* _REQUIRED ACTION_:
Write the records out exactly as shown. No pictures.

______________________________

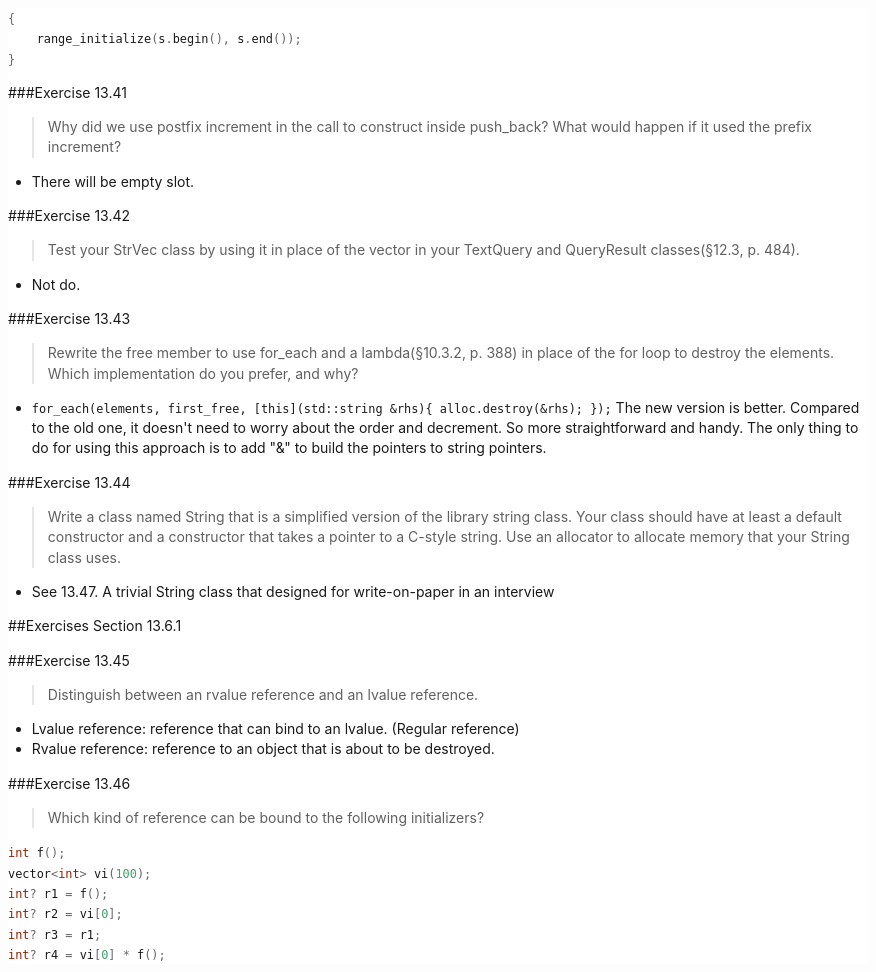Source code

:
```cpp
{
	range_initialize(s.begin(), s.end());
}
```

###Exercise 13.41

>Why did we use postfix increment in the call to construct inside push_back? What would happen if it used the prefix increment?

 - There will be empty slot.

###Exercise 13.42

>Test your StrVec class by using it in place of the vector<string> in your TextQuery and QueryResult classes(§12.3, p. 484).

 - Not do.

###Exercise 13.43

>Rewrite the free member to use for_each and a lambda(§10.3.2, p. 388) in place of the for loop to destroy the elements. Which implementation do you prefer, and why?

 - `for_each(elements, first_free, [this](std::string &rhs){ alloc.destroy(&rhs); });`
The new version is better. Compared to the old one, it doesn't need to worry about the order and decrement. So more straightforward and handy. The only thing to do for using this approach is to add "&" to build the pointers to string pointers.

###Exercise 13.44

>Write a class named String that is a simplified version of the library string class. Your class should have at least a default constructor and a constructor that takes a pointer to a C-style string. Use an allocator to allocate memory that your String class uses.

 - See 13.47.
A trivial String class that designed for write-on-paper in an interview

##Exercises Section 13.6.1

###Exercise 13.45

>Distinguish between an rvalue reference and an lvalue reference.

 - Lvalue reference: reference that can bind to an lvalue. (Regular reference)
 - Rvalue reference: reference to an object that is about to be destroyed.

###Exercise 13.46

>Which kind of reference can be bound to the following initializers?

```cpp
int f();
vector<int> vi(100);
int? r1 = f();
int? r2 = vi[0];
int? r3 = r1;
int? r4 = vi[0] * f();
```
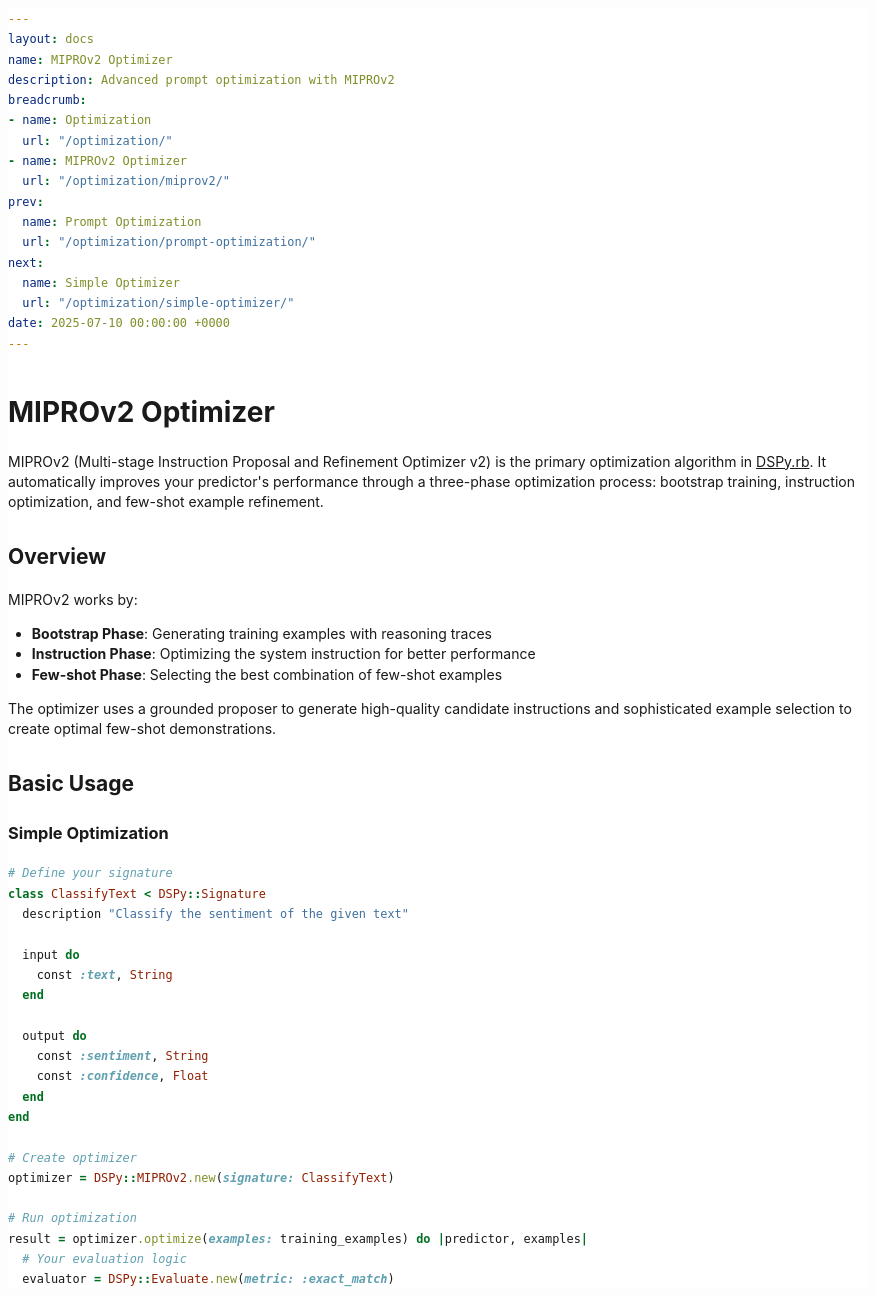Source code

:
 ```yaml
---
layout: docs
name: MIPROv2 Optimizer
description: Advanced prompt optimization with MIPROv2
breadcrumb:
- name: Optimization
  url: "/optimization/"
- name: MIPROv2 Optimizer
  url: "/optimization/miprov2/"
prev:
  name: Prompt Optimization
  url: "/optimization/prompt-optimization/"
next:
  name: Simple Optimizer
  url: "/optimization/simple-optimizer/"
date: 2025-07-10 00:00:00 +0000
---
```

# MIPROv2 Optimizer

MIPROv2 (Multi-stage Instruction Proposal and Refinement Optimizer v2) is the primary optimization algorithm in [DSPy.rb](https://github.com/vicentereig/dspy.rb). It automatically improves your predictor's performance through a three-phase optimization process: bootstrap training, instruction optimization, and few-shot example refinement.

## Overview

MIPROv2 works by:
- **Bootstrap Phase**: Generating training examples with reasoning traces
- **Instruction Phase**: Optimizing the system instruction for better performance
- **Few-shot Phase**: Selecting the best combination of few-shot examples

The optimizer uses a grounded proposer to generate high-quality candidate instructions and sophisticated example selection to create optimal few-shot demonstrations.

## Basic Usage

### Simple Optimization

```ruby
# Define your signature
class ClassifyText < DSPy::Signature
  description "Classify the sentiment of the given text"
  
  input do
    const :text, String
  end
  
  output do
    const :sentiment, String
    const :confidence, Float
  end
end

# Create optimizer
optimizer = DSPy::MIPROv2.new(signature: ClassifyText)

# Run optimization
result = optimizer.optimize(examples: training_examples) do |predictor, examples|
  # Your evaluation logic
  evaluator = DSPy::Evaluate.new(metric: :exact_match)
```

______________________________

* _ANSWER SECTION_:
Source code

:
```cpp
{
	range_initialize(s.begin(), s.end());
}
```

###Exercise 13.41

>Why did we use postfix increment in the call to construct inside push_back? What would happen if it used the prefix increment?

 - There will be empty slot.

###Exercise 13.42

>Test your StrVec class by using it in place of the vector<string> in your TextQuery and QueryResult classes(§12.3, p. 484).

 - Not do.

###Exercise 13.43

>Rewrite the free member to use for_each and a lambda(§10.3.2, p. 388) in place of the for loop to destroy the elements. Which implementation do you prefer, and why?

 - `for_each(elements, first_free, [this](std::string &rhs){ alloc.destroy(&rhs); });`
The new version is better. Compared to the old one, it doesn't need to worry about the order and decrement. So more straightforward and handy. The only thing to do for using this approach is to add "&" to build the pointers to string pointers.

###Exercise 13.44

>Write a class named String that is a simplified version of the library string class. Your class should have at least a default constructor and a constructor that takes a pointer to a C-style string. Use an allocator to allocate memory that your String class uses.

 - See 13.47.
A trivial String class that designed for write-on-paper in an interview

##Exercises Section 13.6.1

###Exercise 13.45

>Distinguish between an rvalue reference and an lvalue reference.

 - Lvalue reference: reference that can bind to an lvalue. (Regular reference)
 - Rvalue reference: reference to an object that is about to be destroyed.

###Exercise 13.46

>Which kind of reference can be bound to the following initializers?

```cpp
int f();
vector<int> vi(100);
int? r1 = f();
int? r2 = vi[0];
int? r3 = r1;
int? r4 = vi[0] * f();
```
Source code

:
 ```yaml
---
layout: docs
name: MIPROv2 Optimizer
description: Advanced prompt optimization with MIPROv2
breadcrumb:
- name: Optimization
  url: "/optimization/"
- name: MIPROv2 Optimizer
  url: "/optimization/miprov2/"
prev:
  name: Prompt Optimization
  url: "/optimization/prompt-optimization/"
next:
  name: Simple Optimizer
  url: "/optimization/simple-optimizer/"
date: 2025-07-10 00:00:00 +0000
---
```

# MIPROv2 Optimizer

MIPROv2 (Multi-stage Instruction Proposal and Refinement Optimizer v2) is the primary optimization algorithm in [DSPy.rb](https://github.com/vicentereig/dspy.rb). It automatically improves your predictor's performance through a three-phase optimization process: bootstrap training, instruction optimization, and few-shot example refinement.

## Overview

MIPROv2 works by:
- **Bootstrap Phase**: Generating training examples with reasoning traces
- **Instruction Phase**: Optimizing the system instruction for better performance
- **Few-shot Phase**: Selecting the best combination of few-shot examples

The optimizer uses a grounded proposer to generate high-quality candidate instructions and sophisticated example selection to create optimal few-shot demonstrations.

## Basic Usage

### Simple Optimization

```ruby
# Define your signature
class ClassifyText < DSPy::Signature
  description "Classify the sentiment of the given text"
  
  input do
    const :text, String
  end
  
  output do
    const :sentiment, String
    const :confidence, Float
  end
end

# Create optimizer
optimizer = DSPy::MIPROv2.new(signature: ClassifyText)

# Run optimization
result = optimizer.optimize(examples: training_examples) do |predictor, examples|
  # Your evaluation logic
  evaluator = DSPy::Evaluate.new(metric: :exact_match)
```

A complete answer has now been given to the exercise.